I had to admit, I was impressed that he knew who that was. Paul Westerberg was a guy about my dad’s age who had a band called the Replacements who were poppy and punk at the same time. My dad was a little like that, only more moody and less poppy.
“Not exactly like Westerberg. They were contemporaries.”
“Did he know him?”
“Jeff,” I said, “who told you about my father? How can a geek like you care about music? Aren’t you going to build bridges or rockets or something?”
“Just because I’m good at math doesn’t mean I can’t like music. Now, come on, Street, answer my question.”
“Yeah, that’s my dad.”
“Wow. So do you know where he is and stuff?”
“Not really, she lied.”
“Why don’t you ever tell anybody?”
“I’m not supposed to know where he is. He doesn’t want anyone to know.”
“I mean that you’re related to him.”
“Who would I tell?”
“You could have told me.”
“Nobody cares who he is anymore.”
“I care who he is.”
“You’re weird.”
“I’ve heard his music, too. That record Ineffable, that’s a seminal record.”
I looked down and blushed. Suddenly it made me feel weird to think of anyone other than me listening to my father’s music.

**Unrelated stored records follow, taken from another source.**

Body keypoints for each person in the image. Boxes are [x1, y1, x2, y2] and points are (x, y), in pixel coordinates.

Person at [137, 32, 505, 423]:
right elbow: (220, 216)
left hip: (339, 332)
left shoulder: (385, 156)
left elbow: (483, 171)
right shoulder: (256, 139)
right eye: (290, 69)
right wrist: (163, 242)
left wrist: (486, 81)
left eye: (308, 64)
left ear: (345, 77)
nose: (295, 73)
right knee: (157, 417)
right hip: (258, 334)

Someone I actually knew.
Even though I teased him about being a geek, I knew Jeff’s iPod was the envy of everyone. It’s the one we always plugged into the system when we were
working.
Jeff was one of those people who collected music, and the information about it, as if it were baseball cards or stamps. He didn’t try to play it himself. He thought knowing about it somehow got him in the club. I knew I was in danger of becoming exactly that kind of person. Writing about music wasn’t the same as writing it. I intended to correct that about myself one day. Just as an exercise, to prove I could do it. A pastime, not a way of life.
Well, the truth was, I had already started the process. I had contraband under my mattress.

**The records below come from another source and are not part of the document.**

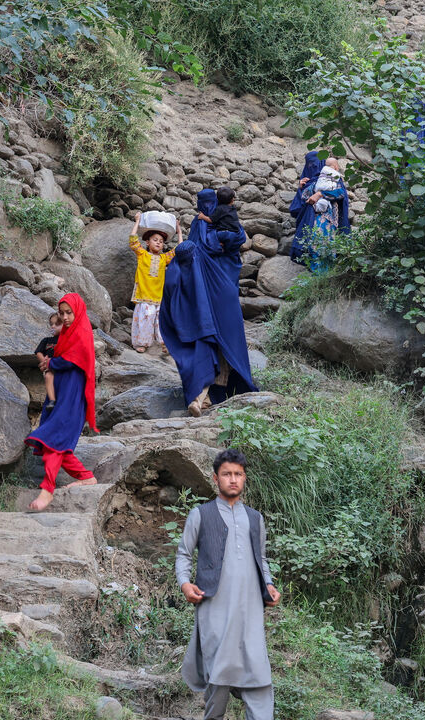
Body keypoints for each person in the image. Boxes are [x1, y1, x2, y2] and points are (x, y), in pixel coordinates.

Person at [175, 448, 281, 720]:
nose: (233, 479)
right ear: (215, 478)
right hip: (215, 609)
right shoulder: (200, 515)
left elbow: (262, 558)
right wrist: (185, 585)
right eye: (227, 474)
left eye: (238, 474)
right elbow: (184, 554)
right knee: (218, 679)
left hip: (250, 611)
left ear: (245, 478)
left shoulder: (255, 518)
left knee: (258, 674)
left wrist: (268, 585)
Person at [159, 189, 259, 418]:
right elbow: (232, 240)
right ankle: (209, 395)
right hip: (215, 291)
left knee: (215, 341)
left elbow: (228, 241)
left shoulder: (203, 225)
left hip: (211, 293)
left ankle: (208, 395)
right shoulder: (214, 227)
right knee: (220, 341)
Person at [25, 294, 98, 511]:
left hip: (73, 396)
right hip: (59, 393)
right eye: (61, 313)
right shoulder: (66, 332)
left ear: (78, 311)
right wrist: (50, 363)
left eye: (69, 313)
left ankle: (47, 490)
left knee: (52, 439)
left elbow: (74, 358)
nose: (65, 317)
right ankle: (86, 477)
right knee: (57, 445)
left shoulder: (82, 332)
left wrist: (52, 362)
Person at [129, 213, 178, 354]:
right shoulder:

Not weed or a flask or even something worse. What I had tucked away was pages and pages of what I liked to call poetry. Teenage girls were expected to write poetry. But really they were songs. Words waiting for notes. I was as ashamed of it as another girl might be about pornography. It was the thing I didn’t want to know about myself and certainly never wanted my mother to know. That in my most rebellious, secretive hours, I was practicing something dangerously close to art. I thought if I never told anyone, it didn’t have to be true. I figured I’d never tell anyone but maybe someday someone would find all that stuff, the way someone found Emily Dickinson’s trunks of poetry long after she was dead. That seemed like an okay plan to me. To be an artist after you were dead. Let someone else give me that label. I’d never own it myself.
“So he’s really still alive, then?” Jeff asked about my father.
“He’s alive.”
“In prison?”
I laughed and spit out my Diet Coke.
“No, in a yurt or something. He’s finding himself.”

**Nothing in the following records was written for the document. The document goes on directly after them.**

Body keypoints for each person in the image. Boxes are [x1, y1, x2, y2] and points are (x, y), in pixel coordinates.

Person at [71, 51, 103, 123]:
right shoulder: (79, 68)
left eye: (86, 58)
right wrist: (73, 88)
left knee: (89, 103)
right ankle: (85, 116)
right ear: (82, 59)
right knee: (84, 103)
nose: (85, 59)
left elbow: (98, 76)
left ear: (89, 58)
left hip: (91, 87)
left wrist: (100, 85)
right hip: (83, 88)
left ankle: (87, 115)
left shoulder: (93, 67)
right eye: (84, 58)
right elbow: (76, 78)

“How long does something like that take?”
“So far about a decade. He left when I was little. I don’t know, it’s some kind of vision quest. He can’t explain it well, so I can’t, either.”
“You live with your mom, then?”
“Yeah.”
“You ever hear from him?”
“All the time. We e-mail.” I couldn’t believe I’d just said that.
“That’s good,” he said. He stared off and then lit a cigarette.
I glared at him but he just kept smoking, daring me to say something.